◆ **DIRECTIONS**
Your answer should be the lines of the data below that contain "GSEA".

BEGIN MATERIAL PROVIDED

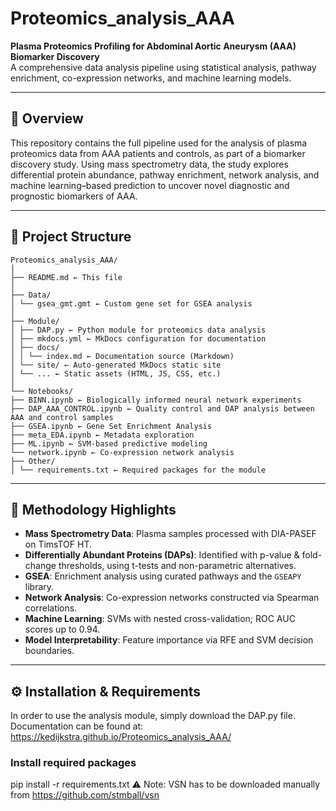 # Proteomics_analysis_AAA

**Plasma Proteomics Profiling for Abdominal Aortic Aneurysm (AAA) Biomarker Discovery**  
A comprehensive data analysis pipeline using statistical analysis, pathway enrichment, co-expression networks, and machine learning models.

---

## 🧬 Overview

This repository contains the full pipeline used for the analysis of plasma proteomics data from AAA patients and controls, as part of a biomarker discovery study. Using mass spectrometry data, the study explores differential protein abundance, pathway enrichment, network analysis, and machine learning–based prediction to uncover novel diagnostic and prognostic biomarkers of AAA.

---

## 📁 Project Structure
```
Proteomics_analysis_AAA/
│
├── README.md ← This file
│
├── Data/
│ └── gsea_gmt.gmt ← Custom gene set for GSEA analysis
│
├── Module/
│ ├── DAP.py ← Python module for proteomics data analysis
│ ├── mkdocs.yml ← MkDocs configuration for documentation
│ ├── docs/
│ │ └── index.md ← Documentation source (Markdown)
│ └── site/ ← Auto-generated MkDocs static site
│ └── ... ← Static assets (HTML, JS, CSS, etc.)
│
└── Notebooks/
├── BINN.ipynb ← Biologically informed neural network experiments
├── DAP_AAA_CONTROL.ipynb ← Quality control and DAP analysis between AAA and control samples
├── GSEA.ipynb ← Gene Set Enrichment Analysis
├── meta_EDA.ipynb ← Metadata exploration
├── ML.ipynb ← SVM-based predictive modeling
└── network.ipynb ← Co-expression network analysis
├── Other/
│ └── requirements.txt ← Required packages for the module
```
---

## 🧪 Methodology Highlights

- **Mass Spectrometry Data**: Plasma samples processed with DIA-PASEF on TimsTOF HT.
- **Differentially Abundant Proteins (DAPs)**: Identified with p-value & fold-change thresholds, using t-tests and non-parametric alternatives.
- **GSEA**: Enrichment analysis using curated pathways and the `GSEAPY` library.
- **Network Analysis**: Co-expression networks constructed via Spearman correlations.
- **Machine Learning**: SVMs with nested cross-validation; ROC AUC scores up to 0.94.
- **Model Interpretability**: Feature importance via RFE and SVM decision boundaries.

---

## ⚙️ Installation & Requirements

In order to use the analysis module, simply download the DAP.py file.
Documentation can be found at: https://kedijkstra.github.io/Proteomics_analysis_AAA/

### Install required packages
pip install -r requirements.txt
⚠️ Note: VSN has to be downloaded manually from https://github.com/stmball/vsn

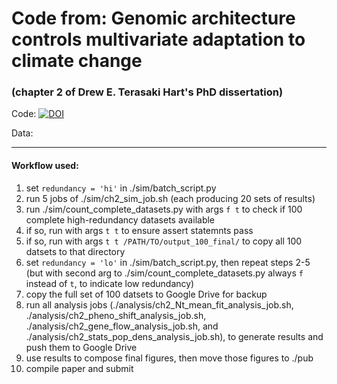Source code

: # Code from: Genomic architecture controls multivariate adaptation to climate change
### (chapter 2 of Drew E. Terasaki Hart's PhD dissertation)

Code: [![DOI](https://zenodo.org/badge/DOI/10.5281/zenodo.10531208.svg)](https://doi.org/10.5281/zenodo.10531208)

Data: 

-----------


#### Workflow used:

1. set `redundancy = 'hi'` in ./sim/batch_script.py
2. run 5 jobs of ./sim/ch2_sim_job.sh (each producing 20 sets of results) 
3. run ./sim/count_complete_datasets.py with args `f t` to check if 100 complete high-redundancy datasets available
4. if so, run with args `t t` to ensure assert statemnts pass
5. if so, run with args `t t /PATH/TO/output_100_final/` to copy all 100 datsets to that directory
6. set `redundancy = 'lo'` in ./sim/batch_script.py, then repeat steps 2-5 (but with second arg to ./sim/count_complete_datasets.py always `f` instead of `t`, to indicate low redundancy)
7. copy the full set of 100 datsets to Google Drive for backup
8. run all analysis jobs (./analysis/ch2_Nt_mean_fit_analysis_job.sh, ./analysis/ch2_pheno_shift_analysis_job.sh, ./analysis/ch2_gene_flow_analysis_job.sh, and ./analysis/ch2_stats_pop_dens_analysis_job.sh), to generate results and push them to Google Drive
9. use results to compose final figures, then move those figures to ./pub
10. compile paper and submit



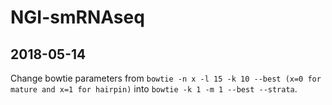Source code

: # NGI-smRNAseq

## 2018-05-14
Change bowtie parameters from `bowtie -n x -l 15 -k 10 --best (x=0 for mature and x=1 for hairpin)` into `bowtie -k 1 -m 1 --best --strata`.
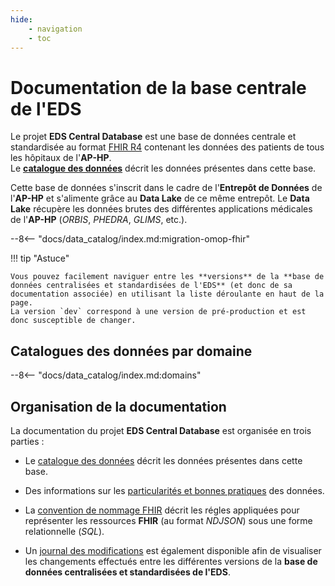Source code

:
 ```yaml
---
hide:
    - navigation
    - toc
---
```


# Documentation de la base centrale de l'EDS

Le projet **EDS Central Database** est une base de données centrale et standardisée au format [FHIR R4](https://hl7.org/fhir/R4/index.html) contenant les données des patients de tous les hôpitaux de l'**AP-HP**.  
Le [**catalogue des données**](data_catalog/index.md) décrit les données présentes dans cette base.

Cette base de données s'inscrit dans le cadre de l'**Entrepôt de Données** de l'**AP-HP** et s'alimente grâce au **Data Lake** de ce même entrepôt. Le **Data Lake** récupère les données brutes des différentes applications médicales de l'**AP-HP** (_ORBIS_, _PHEDRA_, _GLIMS_, etc.).

--8<-- "docs/data_catalog/index.md:migration-omop-fhir"

!!! tip "Astuce"

    Vous pouvez facilement naviguer entre les **versions** de la **base de données centralisées et standardisées de l'EDS** (et donc de sa documentation associée) en utilisant la liste déroulante en haut de la page.
    La version `dev` correspond à une version de pré-production et est donc susceptible de changer.


## Catalogues des données par domaine

--8<-- "docs/data_catalog/index.md:domains"

## Organisation de la documentation

La documentation du projet **EDS Central Database** est organisée en trois parties :

- Le [catalogue des données](data_catalog/index.md) décrit les données présentes dans cette base.

- Des informations sur les [particularités et bonnes pratiques](specificities_best_practices/index.md) des données.

- La [convention de nommage FHIR](data-models/index.md) décrit les régles appliquées pour représenter les ressources **FHIR** (au format _NDJSON_) sous une forme relationnelle (_SQL_).

- Un [journal des modifications](changelog/EDS-CENTRAL-DATABASE_CHANGELOG.md) est également disponible afin de visualiser les changements effectués entre les différentes versions de la **base de données centralisées et standardisées de l'EDS**.
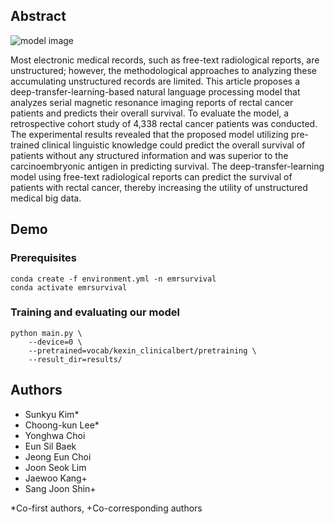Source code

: ## Abstract

![model image](fig1.png)

Most electronic medical records, such as free-text radiological reports, are unstructured; however, the methodological approaches to analyzing these accumulating unstructured records are limited. This article proposes a deep-transfer-learning-based natural language processing model that analyzes serial magnetic resonance imaging reports of rectal cancer patients and predicts their overall survival. To evaluate the model, a retrospective cohort study of 4,338 rectal cancer patients was conducted. The experimental results revealed that the proposed model utilizing pre-trained clinical linguistic knowledge could predict the overall survival of patients without any structured information and was superior to the carcinoembryonic antigen in predicting survival. The deep-transfer-learning model using free-text radiological reports can predict the survival of patients with rectal cancer, thereby increasing the utility of unstructured medical big data.

## Demo

### Prerequisites
```
conda create -f environment.yml -n emrsurvival
conda activate emrsurvival
```

### Training and evaluating our model

```
python main.py \
    --device=0 \
    --pretrained=vocab/kexin_clinicalbert/pretraining \
    --result_dir=results/
```

## Authors
* Sunkyu Kim*
* Choong-kun Lee* 
* Yonghwa Choi
* Eun Sil Baek
* Jeong Eun Choi
* Joon Seok Lim
* Jaewoo Kang+
* Sang Joon Shin+

*Co-first authors, +Co-corresponding authors

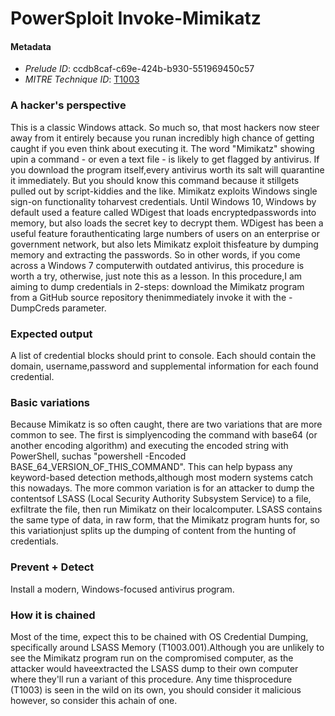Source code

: 
# PowerSploit Invoke-Mimikatz

#### Metadata

- *Prelude ID*: ccdb8caf-c69e-424b-b930-551969450c57
- *MITRE Technique ID*: [T1003](https://attack.mitre.org/techniques/T1003)

### A hacker's perspective

This is a classic Windows attack. So much so, that most hackers now steer away from it entirely because you runan incredibly high chance of getting caught if you even think about executing it. The word "Mimikatz" showing upin a command - or even a text file - is likely to get flagged by antivirus. If you download the program itself,every antivirus worth its salt will quarantine it immediately. But you should know this command because it stillgets pulled out by script-kiddies and the like. Mimikatz exploits Windows single sign-on functionality toharvest credentials. Until Windows 10, Windows by default used a feature called WDigest that loads encryptedpasswords into memory, but also loads the secret key to decrypt them. WDigest has been a useful feature forauthenticating large numbers of users on an enterprise or government network, but also lets Mimikatz exploit thisfeature by dumping memory and extracting the passwords. So in other words, if you come across a Windows 7 computerwith outdated antivirus, this procedure is worth a try, otherwise, just note this as a lesson. In this procedure,I am aiming to dump credentials in 2-steps: download the Mimikatz program from a GitHub source repository thenimmediately invoke it with the -DumpCreds parameter.

### Expected output

A list of credential blocks should print to console. Each should contain the domain, username,password and supplemental information for each found credential.

### Basic variations

Because Mimikatz is so often caught, there are two variations that are more common to see. The first is simplyencoding the command with base64 (or another encoding algorithm) and executing the encoded string with PowerShell, suchas "powershell -Encoded BASE_64_VERSION_OF_THIS_COMMAND". This can help bypass any keyword-based detection methods,although most modern systems catch this nowadays. The more common variation is for an attacker to dump the contentsof LSASS (Local Security Authority Subsystem Service) to a file, exfiltrate the file, then run Mimikatz on their localcomputer. LSASS contains the same type of data, in raw form, that the Mimikatz program hunts for, so this variationjust splits up the dumping of content from the hunting of credentials.

### Prevent + Detect

Install a modern, Windows-focused antivirus program.

### How it is chained

Most of the time, expect this to be chained with OS Credential Dumping, specifically around LSASS Memory (T1003.001).Although you are unlikely to see the Mimikatz program run on the compromised computer, as the attacker would haveextracted the LSASS dump to their own computer where they'll run a variant of this procedure. Any time thisprocedure (T1003) is seen in the wild on its own, you should consider it malicious however, so consider this achain of one.

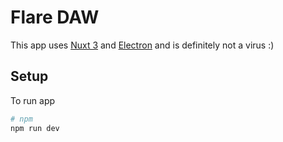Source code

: # Flare DAW

This app uses [Nuxt 3](https://nuxt.com/) and [Electron](https://www.electronjs.org/) and is definitely not a virus :)

## Setup

To run app

```bash
# npm
npm run dev
```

END MATERIAL PROVIDED

◆ **RESPONSE TO THIS TASK**
│ └── gsea_gmt.gmt ← Custom gene set for GSEA analysis
├── GSEA.ipynb ← Gene Set Enrichment Analysis
- **GSEA**: Enrichment analysis using curated pathways and the `GSEAPY` library.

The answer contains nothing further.